_WHAT TO WORK ON_. Locate each line in the items below that contains the string "midPoint", and copy those lines.

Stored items
** start **

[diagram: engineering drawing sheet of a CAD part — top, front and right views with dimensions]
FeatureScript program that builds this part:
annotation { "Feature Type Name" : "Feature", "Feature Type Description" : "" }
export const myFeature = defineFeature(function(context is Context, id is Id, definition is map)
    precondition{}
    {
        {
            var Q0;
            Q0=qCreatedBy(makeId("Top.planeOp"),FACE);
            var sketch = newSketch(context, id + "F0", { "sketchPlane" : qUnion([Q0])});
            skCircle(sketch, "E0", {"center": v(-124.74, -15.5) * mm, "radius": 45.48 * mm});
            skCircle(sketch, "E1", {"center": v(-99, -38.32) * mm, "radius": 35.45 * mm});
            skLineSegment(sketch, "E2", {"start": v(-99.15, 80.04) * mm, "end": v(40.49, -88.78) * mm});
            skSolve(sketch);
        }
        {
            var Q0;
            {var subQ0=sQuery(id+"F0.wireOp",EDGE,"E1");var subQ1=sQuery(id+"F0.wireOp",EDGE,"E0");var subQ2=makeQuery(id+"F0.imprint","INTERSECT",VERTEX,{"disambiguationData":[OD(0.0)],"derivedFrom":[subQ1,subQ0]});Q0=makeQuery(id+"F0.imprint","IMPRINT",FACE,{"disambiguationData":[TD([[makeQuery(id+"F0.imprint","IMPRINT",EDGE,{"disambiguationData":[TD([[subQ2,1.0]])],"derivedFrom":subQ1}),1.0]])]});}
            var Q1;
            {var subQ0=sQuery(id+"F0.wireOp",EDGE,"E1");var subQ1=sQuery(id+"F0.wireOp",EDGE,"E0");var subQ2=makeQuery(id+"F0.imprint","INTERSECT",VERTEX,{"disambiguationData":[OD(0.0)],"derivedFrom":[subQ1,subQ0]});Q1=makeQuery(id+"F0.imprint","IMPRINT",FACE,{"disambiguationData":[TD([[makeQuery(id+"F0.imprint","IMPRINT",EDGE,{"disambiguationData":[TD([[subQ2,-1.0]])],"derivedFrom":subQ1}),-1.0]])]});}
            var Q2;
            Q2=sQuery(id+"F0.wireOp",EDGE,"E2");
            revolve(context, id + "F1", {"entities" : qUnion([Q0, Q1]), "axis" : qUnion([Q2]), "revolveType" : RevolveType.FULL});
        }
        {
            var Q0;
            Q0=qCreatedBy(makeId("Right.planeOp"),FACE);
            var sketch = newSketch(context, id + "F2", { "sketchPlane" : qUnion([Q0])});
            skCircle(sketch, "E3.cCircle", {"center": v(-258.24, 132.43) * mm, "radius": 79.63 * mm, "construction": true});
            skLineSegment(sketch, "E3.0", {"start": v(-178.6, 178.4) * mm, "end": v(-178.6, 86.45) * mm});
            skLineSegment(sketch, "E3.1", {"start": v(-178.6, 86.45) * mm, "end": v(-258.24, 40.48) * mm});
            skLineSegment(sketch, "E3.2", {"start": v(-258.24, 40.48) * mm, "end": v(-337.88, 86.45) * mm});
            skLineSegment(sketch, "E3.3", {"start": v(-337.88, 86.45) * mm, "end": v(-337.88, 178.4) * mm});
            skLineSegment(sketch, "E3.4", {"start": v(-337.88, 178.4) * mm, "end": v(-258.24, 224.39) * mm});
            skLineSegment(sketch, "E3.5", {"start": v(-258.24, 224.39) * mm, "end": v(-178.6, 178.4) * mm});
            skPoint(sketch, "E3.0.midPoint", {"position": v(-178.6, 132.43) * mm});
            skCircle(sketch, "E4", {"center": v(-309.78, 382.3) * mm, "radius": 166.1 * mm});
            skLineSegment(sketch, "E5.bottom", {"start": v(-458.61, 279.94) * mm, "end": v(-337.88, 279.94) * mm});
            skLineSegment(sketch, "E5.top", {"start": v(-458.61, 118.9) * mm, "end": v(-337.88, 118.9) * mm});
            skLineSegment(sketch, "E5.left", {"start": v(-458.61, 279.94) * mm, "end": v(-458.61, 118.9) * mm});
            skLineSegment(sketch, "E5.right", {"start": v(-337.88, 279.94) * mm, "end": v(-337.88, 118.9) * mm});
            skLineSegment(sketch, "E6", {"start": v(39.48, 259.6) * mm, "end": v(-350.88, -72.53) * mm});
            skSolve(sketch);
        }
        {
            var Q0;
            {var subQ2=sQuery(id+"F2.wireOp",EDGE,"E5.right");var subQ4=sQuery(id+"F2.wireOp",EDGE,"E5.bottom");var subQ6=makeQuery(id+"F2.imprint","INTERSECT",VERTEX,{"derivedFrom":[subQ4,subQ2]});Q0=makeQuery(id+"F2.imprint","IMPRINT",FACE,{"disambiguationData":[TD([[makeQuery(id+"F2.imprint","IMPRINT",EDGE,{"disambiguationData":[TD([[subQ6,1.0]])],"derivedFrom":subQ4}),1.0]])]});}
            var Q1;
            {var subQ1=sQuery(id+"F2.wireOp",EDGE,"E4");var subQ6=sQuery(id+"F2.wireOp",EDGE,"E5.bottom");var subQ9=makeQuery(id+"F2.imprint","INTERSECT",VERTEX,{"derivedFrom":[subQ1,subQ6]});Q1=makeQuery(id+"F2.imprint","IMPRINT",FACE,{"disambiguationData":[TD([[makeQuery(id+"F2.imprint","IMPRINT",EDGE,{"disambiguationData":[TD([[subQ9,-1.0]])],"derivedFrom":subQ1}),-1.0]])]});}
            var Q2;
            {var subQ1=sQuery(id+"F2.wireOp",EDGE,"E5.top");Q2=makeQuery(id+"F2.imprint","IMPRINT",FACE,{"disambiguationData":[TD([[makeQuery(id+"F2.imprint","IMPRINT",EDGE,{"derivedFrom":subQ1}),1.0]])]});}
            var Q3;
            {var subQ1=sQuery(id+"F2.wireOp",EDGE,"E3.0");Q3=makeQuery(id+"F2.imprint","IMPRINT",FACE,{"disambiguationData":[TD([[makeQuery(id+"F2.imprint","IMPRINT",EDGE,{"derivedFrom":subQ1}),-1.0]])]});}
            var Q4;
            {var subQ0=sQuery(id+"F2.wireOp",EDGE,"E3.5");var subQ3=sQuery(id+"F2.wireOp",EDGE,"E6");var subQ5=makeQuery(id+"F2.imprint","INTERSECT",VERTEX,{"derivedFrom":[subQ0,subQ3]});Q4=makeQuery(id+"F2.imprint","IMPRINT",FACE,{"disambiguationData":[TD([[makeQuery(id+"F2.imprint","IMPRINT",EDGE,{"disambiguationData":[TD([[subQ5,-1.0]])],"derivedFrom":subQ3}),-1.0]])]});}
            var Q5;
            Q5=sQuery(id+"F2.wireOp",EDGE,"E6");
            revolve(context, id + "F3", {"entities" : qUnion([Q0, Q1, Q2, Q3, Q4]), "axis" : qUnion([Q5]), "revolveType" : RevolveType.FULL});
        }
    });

** end **
** start **

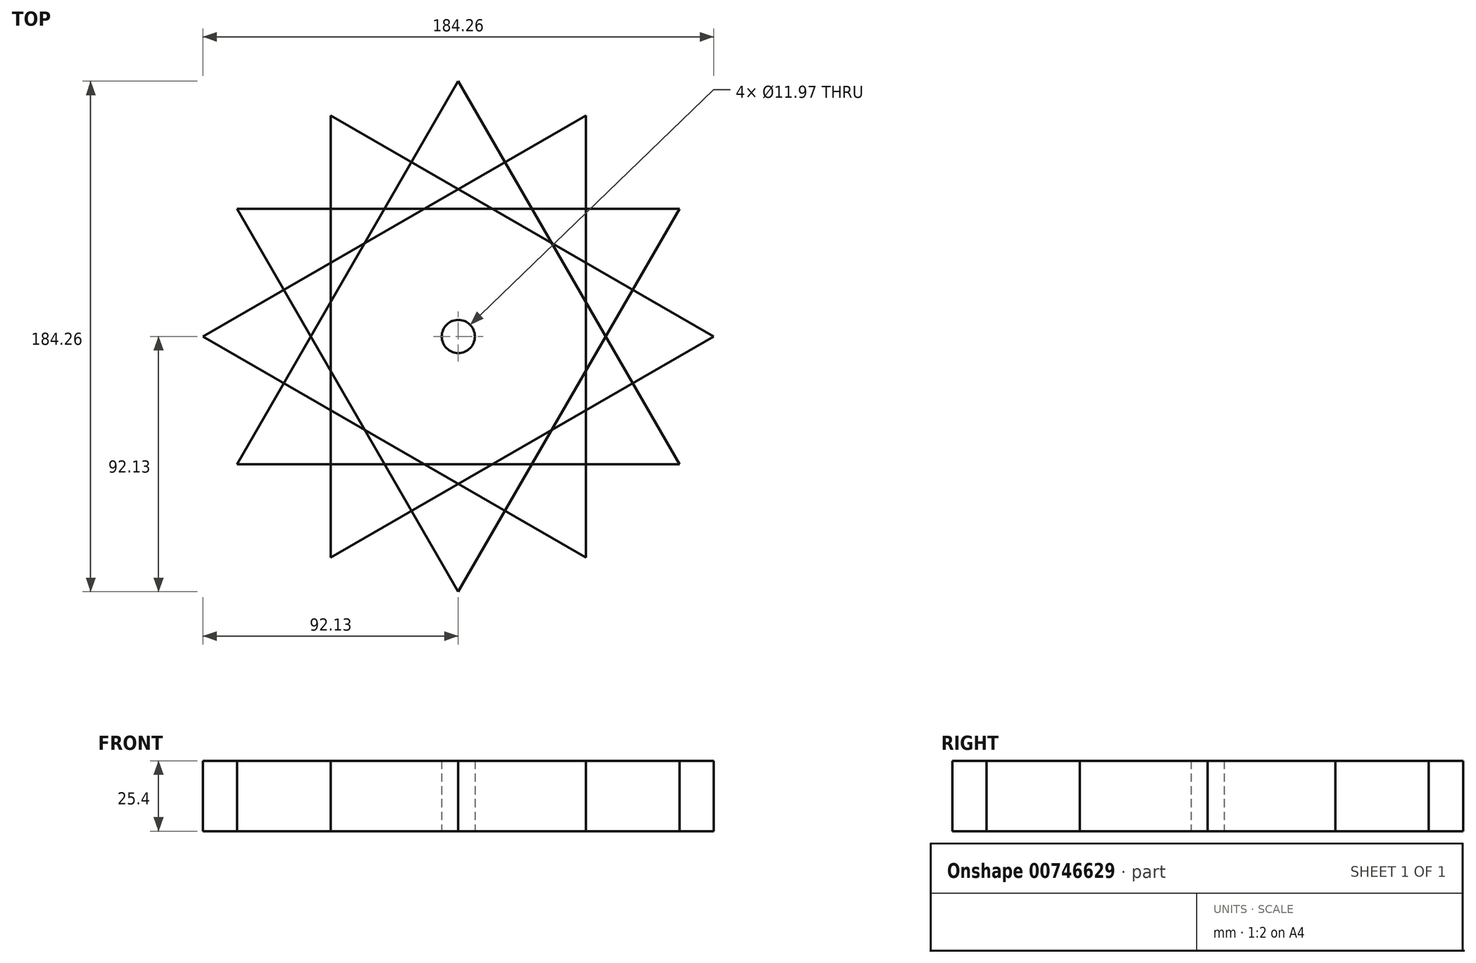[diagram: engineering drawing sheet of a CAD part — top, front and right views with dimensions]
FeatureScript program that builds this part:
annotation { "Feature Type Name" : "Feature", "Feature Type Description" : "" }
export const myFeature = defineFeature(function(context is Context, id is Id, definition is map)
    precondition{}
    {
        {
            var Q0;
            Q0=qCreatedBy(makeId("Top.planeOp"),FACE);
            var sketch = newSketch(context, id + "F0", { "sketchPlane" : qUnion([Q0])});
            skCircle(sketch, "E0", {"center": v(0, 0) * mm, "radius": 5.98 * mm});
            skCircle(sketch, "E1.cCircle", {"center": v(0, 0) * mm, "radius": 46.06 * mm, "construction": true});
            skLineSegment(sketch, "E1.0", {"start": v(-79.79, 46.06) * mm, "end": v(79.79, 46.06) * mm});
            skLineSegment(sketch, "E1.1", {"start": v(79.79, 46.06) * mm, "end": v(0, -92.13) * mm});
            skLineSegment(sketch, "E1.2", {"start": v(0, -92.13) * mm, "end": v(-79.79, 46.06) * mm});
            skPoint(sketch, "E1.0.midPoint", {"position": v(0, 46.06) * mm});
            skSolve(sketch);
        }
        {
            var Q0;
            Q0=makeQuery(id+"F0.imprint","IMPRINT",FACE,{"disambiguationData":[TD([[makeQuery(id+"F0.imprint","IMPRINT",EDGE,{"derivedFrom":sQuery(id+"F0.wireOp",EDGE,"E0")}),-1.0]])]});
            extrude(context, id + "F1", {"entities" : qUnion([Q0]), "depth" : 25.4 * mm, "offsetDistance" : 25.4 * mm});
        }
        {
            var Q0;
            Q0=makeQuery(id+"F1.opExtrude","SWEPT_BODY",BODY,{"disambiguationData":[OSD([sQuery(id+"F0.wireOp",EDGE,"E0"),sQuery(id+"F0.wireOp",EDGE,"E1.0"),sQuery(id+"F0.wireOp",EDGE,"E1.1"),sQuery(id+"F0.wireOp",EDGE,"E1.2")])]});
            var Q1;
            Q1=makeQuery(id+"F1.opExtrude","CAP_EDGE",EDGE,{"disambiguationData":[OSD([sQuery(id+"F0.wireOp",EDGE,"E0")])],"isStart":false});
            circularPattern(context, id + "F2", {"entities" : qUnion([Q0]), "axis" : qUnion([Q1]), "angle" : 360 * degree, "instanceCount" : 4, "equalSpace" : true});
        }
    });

** end **
** start **

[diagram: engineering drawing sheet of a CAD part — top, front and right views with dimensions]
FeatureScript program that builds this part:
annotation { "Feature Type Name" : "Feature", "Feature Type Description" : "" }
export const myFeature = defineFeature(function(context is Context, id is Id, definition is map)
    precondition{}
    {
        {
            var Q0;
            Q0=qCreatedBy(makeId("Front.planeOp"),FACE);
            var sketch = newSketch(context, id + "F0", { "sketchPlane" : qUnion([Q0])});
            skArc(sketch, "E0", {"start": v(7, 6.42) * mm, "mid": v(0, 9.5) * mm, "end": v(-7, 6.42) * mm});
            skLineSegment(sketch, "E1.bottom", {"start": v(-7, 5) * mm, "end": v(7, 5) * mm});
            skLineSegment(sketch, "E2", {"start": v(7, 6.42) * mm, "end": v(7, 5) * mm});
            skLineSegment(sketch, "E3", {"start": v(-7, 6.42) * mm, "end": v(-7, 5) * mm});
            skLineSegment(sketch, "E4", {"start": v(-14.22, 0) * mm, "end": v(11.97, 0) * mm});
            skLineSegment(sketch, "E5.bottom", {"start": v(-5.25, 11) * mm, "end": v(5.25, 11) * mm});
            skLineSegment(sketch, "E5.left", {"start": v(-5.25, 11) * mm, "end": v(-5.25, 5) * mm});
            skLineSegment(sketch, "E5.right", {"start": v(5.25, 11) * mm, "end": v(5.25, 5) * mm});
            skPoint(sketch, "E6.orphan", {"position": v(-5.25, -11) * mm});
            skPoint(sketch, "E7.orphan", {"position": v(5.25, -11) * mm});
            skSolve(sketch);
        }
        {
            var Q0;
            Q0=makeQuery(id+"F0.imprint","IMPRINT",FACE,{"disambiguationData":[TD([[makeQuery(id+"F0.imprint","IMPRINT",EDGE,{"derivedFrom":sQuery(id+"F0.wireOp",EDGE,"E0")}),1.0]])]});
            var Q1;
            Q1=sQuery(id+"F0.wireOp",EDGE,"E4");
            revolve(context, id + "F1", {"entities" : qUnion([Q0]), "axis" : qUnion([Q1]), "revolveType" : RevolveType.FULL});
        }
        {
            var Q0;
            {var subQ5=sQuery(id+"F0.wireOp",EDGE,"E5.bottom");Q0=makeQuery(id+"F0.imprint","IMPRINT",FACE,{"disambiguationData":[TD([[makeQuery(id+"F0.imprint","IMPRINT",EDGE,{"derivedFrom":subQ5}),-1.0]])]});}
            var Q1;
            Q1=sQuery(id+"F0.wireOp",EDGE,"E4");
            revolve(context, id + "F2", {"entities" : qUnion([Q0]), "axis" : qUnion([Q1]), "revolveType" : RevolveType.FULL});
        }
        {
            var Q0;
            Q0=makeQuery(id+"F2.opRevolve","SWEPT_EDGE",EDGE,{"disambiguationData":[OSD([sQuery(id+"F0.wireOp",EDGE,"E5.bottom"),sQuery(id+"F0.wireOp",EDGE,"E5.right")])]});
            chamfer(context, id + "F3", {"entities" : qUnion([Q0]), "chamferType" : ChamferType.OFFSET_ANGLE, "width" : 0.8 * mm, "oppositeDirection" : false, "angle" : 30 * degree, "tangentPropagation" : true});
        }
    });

** end **

_EXPECTED ANSWER_.
            skPoint(sketch, "E3.0.midPoint", {"position": v(-178.6, 132.43) * mm});
            skPoint(sketch, "E1.0.midPoint", {"position": v(0, 46.06) * mm});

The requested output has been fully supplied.